Sanksi Tegas Menanti Pangkalan LPG yang Nakal
BOLMORA.COM, BOLMUT – Tabung gas LPG bersubsidi tak boleh dijual di warung selain pangkalan resmi, karena sudah ada ketetapan harga eceran tertinggi (HET). Hal ini disampaikan oleh Kepala Dinas Perindustrian Perdagangan Koperasi dan UKM (Disperidakop-UKM) Kabupaten Bolaang Mongondow Utara (Bolmut), Farhan Patadjenu, kepada wartawan BOLMORA.COM, di ruang kerjanya Kamis (17/1/2019).

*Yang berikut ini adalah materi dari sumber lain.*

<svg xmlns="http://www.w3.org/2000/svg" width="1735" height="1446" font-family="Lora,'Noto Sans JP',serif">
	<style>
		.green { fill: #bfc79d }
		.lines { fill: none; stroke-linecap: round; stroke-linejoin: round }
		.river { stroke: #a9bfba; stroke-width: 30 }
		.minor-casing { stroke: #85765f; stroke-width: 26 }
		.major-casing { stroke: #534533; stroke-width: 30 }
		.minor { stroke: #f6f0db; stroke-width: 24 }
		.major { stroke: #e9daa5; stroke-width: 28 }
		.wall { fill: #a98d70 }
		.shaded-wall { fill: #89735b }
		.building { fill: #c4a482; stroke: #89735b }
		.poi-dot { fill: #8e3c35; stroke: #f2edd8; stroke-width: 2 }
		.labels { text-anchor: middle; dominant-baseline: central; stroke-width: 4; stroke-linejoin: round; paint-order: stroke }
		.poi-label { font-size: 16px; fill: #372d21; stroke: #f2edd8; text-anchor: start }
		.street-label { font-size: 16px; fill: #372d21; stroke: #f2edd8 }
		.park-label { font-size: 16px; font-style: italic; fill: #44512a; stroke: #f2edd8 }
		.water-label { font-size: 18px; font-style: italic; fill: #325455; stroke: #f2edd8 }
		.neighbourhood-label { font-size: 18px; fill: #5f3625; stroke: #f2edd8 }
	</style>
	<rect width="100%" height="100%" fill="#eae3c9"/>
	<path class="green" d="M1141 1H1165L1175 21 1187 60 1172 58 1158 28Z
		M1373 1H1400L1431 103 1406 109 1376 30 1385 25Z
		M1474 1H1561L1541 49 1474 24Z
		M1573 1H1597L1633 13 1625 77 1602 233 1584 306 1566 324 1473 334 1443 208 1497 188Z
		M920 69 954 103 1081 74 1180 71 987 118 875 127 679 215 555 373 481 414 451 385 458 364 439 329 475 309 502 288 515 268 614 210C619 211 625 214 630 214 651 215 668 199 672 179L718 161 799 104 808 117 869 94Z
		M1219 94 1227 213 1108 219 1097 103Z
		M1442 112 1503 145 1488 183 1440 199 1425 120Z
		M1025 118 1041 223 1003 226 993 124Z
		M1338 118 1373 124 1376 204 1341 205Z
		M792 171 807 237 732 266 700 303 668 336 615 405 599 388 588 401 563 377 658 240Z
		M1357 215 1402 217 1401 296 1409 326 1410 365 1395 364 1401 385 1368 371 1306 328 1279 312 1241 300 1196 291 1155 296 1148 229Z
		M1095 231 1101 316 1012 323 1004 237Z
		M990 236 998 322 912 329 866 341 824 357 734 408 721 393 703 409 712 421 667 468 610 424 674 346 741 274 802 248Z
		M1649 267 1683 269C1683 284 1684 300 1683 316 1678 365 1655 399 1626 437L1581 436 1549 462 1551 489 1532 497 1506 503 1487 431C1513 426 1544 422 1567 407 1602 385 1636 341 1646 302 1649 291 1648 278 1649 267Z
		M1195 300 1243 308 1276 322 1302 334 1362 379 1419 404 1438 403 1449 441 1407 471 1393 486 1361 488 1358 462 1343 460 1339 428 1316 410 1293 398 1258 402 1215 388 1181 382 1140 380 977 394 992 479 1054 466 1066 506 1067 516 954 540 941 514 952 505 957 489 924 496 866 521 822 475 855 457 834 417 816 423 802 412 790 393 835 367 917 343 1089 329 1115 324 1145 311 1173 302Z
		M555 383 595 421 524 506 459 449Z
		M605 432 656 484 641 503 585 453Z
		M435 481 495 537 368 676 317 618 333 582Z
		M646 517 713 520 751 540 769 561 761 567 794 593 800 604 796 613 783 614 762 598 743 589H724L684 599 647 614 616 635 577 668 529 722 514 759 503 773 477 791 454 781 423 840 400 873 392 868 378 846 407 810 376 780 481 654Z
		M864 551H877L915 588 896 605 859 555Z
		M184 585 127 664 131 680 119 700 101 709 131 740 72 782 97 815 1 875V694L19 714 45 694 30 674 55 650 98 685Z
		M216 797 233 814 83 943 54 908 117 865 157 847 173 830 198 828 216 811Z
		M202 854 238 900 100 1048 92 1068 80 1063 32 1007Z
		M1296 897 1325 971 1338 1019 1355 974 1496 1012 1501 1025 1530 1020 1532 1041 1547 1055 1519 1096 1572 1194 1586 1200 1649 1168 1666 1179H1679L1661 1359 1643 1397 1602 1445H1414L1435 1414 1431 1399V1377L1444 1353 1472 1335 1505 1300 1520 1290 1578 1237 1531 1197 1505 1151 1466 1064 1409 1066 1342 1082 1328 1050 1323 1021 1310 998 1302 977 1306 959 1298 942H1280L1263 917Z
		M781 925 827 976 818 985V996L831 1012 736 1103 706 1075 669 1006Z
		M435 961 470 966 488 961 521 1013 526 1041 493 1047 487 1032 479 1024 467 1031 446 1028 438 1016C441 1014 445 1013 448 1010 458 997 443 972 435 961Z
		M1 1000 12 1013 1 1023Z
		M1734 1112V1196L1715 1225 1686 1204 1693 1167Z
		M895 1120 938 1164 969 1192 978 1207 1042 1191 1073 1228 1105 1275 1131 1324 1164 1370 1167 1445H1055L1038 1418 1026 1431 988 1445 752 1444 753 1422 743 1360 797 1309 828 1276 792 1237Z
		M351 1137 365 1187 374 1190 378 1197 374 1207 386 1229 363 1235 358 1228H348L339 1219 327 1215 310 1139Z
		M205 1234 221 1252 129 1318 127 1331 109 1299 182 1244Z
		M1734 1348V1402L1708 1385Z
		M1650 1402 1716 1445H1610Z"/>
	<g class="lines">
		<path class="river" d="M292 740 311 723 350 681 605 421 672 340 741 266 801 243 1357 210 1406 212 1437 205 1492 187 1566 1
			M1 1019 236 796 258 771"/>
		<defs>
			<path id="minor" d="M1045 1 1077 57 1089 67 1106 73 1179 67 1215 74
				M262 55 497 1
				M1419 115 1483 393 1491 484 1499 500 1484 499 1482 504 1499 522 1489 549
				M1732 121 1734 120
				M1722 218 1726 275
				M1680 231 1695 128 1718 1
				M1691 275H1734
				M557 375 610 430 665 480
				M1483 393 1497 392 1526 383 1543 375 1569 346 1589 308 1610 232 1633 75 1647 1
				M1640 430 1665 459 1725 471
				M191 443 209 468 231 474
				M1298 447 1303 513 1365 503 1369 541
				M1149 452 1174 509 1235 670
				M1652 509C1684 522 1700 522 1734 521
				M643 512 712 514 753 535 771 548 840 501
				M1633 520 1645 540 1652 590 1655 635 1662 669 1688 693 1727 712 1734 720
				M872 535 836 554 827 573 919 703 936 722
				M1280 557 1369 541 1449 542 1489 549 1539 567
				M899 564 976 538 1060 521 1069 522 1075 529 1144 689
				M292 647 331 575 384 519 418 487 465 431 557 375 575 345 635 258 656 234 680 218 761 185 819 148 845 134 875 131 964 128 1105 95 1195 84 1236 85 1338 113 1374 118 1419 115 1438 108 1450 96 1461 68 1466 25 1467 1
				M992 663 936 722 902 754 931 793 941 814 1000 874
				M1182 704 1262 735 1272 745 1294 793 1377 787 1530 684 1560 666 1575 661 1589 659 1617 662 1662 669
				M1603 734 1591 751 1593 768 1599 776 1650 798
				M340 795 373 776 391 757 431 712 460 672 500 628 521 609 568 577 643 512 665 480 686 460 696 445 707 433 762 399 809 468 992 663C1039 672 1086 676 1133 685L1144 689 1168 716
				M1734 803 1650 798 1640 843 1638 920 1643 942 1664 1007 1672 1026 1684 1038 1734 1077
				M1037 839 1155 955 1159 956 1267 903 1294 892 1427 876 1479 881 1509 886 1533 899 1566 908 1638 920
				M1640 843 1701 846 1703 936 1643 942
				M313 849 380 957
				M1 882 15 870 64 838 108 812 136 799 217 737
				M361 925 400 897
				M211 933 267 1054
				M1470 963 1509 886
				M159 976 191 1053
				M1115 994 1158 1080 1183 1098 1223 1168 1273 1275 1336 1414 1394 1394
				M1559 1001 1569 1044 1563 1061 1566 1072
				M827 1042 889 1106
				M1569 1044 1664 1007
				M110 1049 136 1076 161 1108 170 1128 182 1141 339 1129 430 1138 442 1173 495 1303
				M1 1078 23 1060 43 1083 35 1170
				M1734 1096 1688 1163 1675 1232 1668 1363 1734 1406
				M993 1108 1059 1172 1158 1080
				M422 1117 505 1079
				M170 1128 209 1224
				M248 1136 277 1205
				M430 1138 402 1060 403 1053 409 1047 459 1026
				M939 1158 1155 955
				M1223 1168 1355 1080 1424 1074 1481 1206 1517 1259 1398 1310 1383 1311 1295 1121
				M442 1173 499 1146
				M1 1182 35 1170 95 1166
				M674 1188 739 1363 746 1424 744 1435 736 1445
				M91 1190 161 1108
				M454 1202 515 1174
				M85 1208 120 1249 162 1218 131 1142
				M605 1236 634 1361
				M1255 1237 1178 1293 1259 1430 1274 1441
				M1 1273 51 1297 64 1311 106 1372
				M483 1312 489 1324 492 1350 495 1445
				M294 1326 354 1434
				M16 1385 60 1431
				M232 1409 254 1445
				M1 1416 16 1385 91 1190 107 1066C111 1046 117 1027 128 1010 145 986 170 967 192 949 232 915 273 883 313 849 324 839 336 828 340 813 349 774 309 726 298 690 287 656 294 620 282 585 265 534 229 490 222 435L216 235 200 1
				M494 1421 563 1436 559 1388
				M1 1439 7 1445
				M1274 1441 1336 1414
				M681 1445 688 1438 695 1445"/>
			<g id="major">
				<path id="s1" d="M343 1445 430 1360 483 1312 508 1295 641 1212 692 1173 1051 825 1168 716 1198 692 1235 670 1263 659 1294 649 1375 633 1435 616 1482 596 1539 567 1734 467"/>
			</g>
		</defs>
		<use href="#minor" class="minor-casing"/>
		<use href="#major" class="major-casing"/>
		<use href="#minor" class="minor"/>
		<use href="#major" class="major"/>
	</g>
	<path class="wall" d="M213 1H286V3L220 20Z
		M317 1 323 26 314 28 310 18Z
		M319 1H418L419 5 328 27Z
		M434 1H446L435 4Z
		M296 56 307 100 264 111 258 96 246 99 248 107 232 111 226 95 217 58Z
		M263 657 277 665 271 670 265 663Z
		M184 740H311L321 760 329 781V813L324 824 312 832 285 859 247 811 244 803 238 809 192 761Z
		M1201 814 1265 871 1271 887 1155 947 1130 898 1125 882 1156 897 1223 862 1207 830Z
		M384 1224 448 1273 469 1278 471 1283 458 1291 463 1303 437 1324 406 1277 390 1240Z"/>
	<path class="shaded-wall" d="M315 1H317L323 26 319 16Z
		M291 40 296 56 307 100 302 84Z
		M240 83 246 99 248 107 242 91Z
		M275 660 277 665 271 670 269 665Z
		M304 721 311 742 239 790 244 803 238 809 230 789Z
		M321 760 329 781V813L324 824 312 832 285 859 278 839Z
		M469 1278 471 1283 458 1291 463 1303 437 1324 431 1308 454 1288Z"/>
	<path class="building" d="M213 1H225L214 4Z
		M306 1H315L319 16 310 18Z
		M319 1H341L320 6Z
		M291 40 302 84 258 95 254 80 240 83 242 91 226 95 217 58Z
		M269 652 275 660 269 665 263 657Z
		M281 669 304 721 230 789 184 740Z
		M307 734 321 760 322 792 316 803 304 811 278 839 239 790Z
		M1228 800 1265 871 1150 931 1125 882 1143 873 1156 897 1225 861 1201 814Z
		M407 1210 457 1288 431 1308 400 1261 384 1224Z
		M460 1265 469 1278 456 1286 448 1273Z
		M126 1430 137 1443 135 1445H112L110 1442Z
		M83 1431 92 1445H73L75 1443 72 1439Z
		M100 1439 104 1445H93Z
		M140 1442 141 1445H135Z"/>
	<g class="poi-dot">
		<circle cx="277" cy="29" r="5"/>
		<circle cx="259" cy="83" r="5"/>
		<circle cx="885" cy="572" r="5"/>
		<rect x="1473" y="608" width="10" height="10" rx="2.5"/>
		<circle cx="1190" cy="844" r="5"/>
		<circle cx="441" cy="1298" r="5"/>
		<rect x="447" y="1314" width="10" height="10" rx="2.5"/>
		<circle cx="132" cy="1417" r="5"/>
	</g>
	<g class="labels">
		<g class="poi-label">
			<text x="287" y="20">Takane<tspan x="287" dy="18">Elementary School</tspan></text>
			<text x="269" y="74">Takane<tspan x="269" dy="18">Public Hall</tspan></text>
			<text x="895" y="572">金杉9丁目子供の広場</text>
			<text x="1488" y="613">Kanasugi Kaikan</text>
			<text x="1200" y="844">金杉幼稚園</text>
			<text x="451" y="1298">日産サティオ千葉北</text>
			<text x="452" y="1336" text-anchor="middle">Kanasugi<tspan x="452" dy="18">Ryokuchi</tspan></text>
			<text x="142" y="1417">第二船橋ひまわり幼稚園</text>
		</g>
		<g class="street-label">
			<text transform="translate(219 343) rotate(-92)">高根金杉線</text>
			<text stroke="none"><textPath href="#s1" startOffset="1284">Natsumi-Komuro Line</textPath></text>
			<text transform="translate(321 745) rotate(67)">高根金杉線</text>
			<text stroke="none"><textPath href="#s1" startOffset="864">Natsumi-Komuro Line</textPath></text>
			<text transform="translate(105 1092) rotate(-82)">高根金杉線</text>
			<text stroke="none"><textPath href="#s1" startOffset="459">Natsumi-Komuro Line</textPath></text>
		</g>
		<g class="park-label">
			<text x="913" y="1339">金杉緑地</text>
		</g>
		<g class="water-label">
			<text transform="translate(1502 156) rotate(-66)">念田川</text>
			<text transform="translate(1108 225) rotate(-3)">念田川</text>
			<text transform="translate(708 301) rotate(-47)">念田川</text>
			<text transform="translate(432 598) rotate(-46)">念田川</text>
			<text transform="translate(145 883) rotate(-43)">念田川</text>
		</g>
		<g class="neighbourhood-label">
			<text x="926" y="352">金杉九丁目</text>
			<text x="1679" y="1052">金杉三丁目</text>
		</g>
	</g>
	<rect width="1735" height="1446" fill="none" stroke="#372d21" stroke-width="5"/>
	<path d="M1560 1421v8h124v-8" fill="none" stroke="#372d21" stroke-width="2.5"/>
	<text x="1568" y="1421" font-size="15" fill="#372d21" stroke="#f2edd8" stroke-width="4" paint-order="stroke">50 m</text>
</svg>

“Tabung gas LPG 3 kilogram bersubsidi itu tak boleh dijual dari pangkalan ke warung-warung, harus dijual langsung ke masyarakat. Sebab kalau sudah dijual ke warung, maka akan menyalahi ketetapan HET. Apalagi kalau sudah dijual sampai Rp30.000,” beber Farhan.
Dia mengungkapkan jangan sampai terjadi kelangkaan gas bersubsidi, karena suplay kebutuhan masyarakat tak mampu sudah dihitung.
“Untuk Bolmut itu sudah disediakan 36 ribu tabung per minggu. Kenapa terjadi kelangkaan?, karena gas LPG bersubsidi 3 kilogram yang seharusnya diperuntukkan untuk keluarga kurang mampu dan kalangan usaha kecil dengan omset di bawah 300 juta per tahun, justru dikonsumsi oleh kalangan menengah ke atas, dan ini tidak boleh,” tegasnya.
Farhan juga menegaskan soal sanksi bagi pangkalan yang menjual ke warung dengan menyalahi harga eceran tertinggi.
“Tolong dilaporkan ke kami, dan kalau ada terjadi maka ada sanksi pengurangan stok, bahkan penutupan pangkalan gas,” tandasnya.